◆ **SOURCE EXTRACT**:
--- START ---

Link Analysis :
Page rank
PageRank One of the key concepts for improving Web search has been to analyze the hyperlinks and the graph structure of the Web. Such link analysis is one of many factors considered by Web search engines in computing a composite score for a Web page on any given query. For the purpose of better search results and especially to make search engines resistant against term spam, the concept of link-based analysis was developed. Here, the Web is treated as one giant graph: The Web page being a node and edges being links pointing to this Web page. Following this concept, the number of inbound links for a Web page gives a measure of its importance. Hence, a Web page is generally more important if many other Web pages link to it. Google, the pioneer in the field of search engines, came up with two innovations based on link analysis to combat term spam: 1. Consider a random surfer who begins at a Web page (a node of the Web graph) and executes a random walk on the Web as follows. At each time step, the surfer proceeds from his current page A to a randomly chosen Web page that A has hyperlinks to. As the surfer proceeds in this random walk from node to node, some nodes will be visited more often than others; intuitively, these are nodes with many links coming in from other frequently visited nodes. As an extension to this idea, consider a set of such random surfers and after a period of time find which Web pages had large number of surfers visiting it. The idea of PageRank is that pages with large number of visits are more important than those with few visits. 2. The ranking of a Web page is not dependent only on terms appearing on that page, but some weightage is also given to the terms used in or near the links to that page. This helps to avoid term spam because even though a spammer may add false terms to one Website, it is difficult to identify and stuff keywords into pages pointing to a particular Web page as that Web page may not be owned by the spammer.

--- END ---

(Dataset items)
--- START ---

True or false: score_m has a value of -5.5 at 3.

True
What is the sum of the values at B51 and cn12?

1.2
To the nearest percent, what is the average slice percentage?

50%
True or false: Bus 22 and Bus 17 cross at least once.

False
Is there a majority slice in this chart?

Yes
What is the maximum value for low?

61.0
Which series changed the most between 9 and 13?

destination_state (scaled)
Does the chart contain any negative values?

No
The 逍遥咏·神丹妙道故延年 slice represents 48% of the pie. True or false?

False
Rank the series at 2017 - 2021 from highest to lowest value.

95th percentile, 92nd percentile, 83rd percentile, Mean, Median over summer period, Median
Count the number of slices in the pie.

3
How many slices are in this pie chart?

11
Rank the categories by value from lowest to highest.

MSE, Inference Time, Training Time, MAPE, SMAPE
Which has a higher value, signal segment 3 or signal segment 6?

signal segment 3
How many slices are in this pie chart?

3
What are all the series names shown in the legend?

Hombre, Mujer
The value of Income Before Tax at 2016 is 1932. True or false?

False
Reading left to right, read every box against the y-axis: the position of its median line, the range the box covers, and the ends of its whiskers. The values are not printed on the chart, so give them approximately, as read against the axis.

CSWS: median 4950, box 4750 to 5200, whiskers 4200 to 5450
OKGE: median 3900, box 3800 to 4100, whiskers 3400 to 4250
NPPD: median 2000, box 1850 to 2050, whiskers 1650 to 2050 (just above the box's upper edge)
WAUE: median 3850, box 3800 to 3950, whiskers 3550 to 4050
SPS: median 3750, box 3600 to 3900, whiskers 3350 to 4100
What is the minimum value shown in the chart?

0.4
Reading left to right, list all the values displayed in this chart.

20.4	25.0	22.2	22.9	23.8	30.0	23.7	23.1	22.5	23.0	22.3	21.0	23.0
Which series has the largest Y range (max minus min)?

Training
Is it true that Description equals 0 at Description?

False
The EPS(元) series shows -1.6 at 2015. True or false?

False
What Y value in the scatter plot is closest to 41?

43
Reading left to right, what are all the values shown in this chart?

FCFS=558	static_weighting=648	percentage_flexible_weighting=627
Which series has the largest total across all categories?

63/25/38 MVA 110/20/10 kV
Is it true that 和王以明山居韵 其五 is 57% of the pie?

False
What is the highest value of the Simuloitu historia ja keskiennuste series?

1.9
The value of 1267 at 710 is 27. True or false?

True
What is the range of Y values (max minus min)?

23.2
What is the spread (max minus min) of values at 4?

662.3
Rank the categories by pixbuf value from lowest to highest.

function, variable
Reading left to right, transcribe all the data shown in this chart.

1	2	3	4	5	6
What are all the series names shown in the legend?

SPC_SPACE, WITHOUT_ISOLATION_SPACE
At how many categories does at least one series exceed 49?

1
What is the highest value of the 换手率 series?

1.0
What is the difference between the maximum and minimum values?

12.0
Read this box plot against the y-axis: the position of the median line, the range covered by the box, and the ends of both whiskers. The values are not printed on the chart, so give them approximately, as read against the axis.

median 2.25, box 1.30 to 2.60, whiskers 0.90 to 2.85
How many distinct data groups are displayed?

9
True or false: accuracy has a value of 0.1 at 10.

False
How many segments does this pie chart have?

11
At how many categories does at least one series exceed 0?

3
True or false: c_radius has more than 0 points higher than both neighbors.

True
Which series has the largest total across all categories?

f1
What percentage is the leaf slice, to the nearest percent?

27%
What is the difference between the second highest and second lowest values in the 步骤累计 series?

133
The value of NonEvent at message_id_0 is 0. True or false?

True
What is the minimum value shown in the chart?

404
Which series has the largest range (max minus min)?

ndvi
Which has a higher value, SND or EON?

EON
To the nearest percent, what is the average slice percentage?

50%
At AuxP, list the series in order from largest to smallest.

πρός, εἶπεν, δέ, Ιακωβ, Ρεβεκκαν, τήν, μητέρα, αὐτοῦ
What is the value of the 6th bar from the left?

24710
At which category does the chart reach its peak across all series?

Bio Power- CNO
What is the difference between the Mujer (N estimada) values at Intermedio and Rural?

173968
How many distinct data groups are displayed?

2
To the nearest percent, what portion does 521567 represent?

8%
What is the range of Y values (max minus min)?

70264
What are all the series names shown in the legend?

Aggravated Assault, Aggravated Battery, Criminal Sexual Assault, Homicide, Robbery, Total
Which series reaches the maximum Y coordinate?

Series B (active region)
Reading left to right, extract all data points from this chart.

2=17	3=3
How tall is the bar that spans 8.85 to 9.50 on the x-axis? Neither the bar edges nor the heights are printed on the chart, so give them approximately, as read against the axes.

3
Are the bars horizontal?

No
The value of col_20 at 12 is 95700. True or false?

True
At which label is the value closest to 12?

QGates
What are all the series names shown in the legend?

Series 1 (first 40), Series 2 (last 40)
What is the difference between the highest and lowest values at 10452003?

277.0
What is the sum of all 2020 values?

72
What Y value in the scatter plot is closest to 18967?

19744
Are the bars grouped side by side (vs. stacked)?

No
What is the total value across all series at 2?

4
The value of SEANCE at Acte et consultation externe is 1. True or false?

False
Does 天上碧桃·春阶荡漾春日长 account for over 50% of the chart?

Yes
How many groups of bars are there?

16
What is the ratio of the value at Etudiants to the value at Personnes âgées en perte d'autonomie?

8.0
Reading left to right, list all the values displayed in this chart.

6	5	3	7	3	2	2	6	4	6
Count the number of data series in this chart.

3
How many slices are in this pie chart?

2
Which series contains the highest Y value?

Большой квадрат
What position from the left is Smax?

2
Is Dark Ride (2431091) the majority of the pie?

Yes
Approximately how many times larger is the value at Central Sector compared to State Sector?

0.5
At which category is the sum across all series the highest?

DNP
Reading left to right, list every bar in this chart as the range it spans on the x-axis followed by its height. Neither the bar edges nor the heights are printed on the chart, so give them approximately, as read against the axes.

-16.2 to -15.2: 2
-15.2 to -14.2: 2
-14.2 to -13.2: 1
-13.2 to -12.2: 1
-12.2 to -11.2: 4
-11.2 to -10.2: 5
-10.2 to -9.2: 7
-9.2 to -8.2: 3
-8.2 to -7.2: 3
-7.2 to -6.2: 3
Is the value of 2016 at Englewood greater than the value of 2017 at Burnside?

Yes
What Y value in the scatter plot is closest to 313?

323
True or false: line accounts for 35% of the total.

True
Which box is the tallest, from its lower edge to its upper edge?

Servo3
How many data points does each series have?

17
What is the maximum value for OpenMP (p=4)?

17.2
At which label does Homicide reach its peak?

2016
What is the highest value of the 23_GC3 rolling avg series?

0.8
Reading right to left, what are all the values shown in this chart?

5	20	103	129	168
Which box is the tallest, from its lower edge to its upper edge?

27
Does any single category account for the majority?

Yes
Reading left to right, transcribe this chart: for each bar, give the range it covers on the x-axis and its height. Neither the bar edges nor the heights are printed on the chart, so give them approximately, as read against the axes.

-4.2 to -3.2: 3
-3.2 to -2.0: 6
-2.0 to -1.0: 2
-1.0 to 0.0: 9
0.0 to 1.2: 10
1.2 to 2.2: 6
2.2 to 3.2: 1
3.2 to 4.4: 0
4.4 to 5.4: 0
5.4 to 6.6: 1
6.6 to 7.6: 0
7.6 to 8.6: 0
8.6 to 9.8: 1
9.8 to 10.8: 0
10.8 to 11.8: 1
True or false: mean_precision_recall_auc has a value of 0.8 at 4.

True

--- END ---

◆ **REQUIRED ACTIONS**:
**1.** Condense the paragraph of the link analysis text that follows the heading "Page rank" into a short bulleted list of its main facts.
**2.** Summarize the link analysis text in two sentences.

◆ **LIST OF SOLUTIONS**:
**1.**
- Analyzing hyperlinks and the Web's graph structure is a key concept for improving Web search. Link analysis is one of many factors search engines use to compute a page's composite score for a query.
- Link-based analysis was developed for better search results, and especially to make search engines resistant to term spam.
- The Web is treated as one giant graph, with pages as nodes and links as edges. A page is generally more important if many other pages link to it.
- Google's first innovation, PageRank, imagines random surfers following links from page to page. Pages with many visits are more important than those with few.
- Google's second innovation also gives weight to terms used in or near the links to a page. This makes term spam harder, because a spammer may not own the pages pointing to that page.

**2.** Link analysis treats the Web as a graph of pages and links, where a page is generally more important if many other pages link to it. Google built two innovations on this idea to combat term spam: PageRank, which ranks pages by how often random surfers visit them, and giving weight to terms used in or near the links pointing to a page.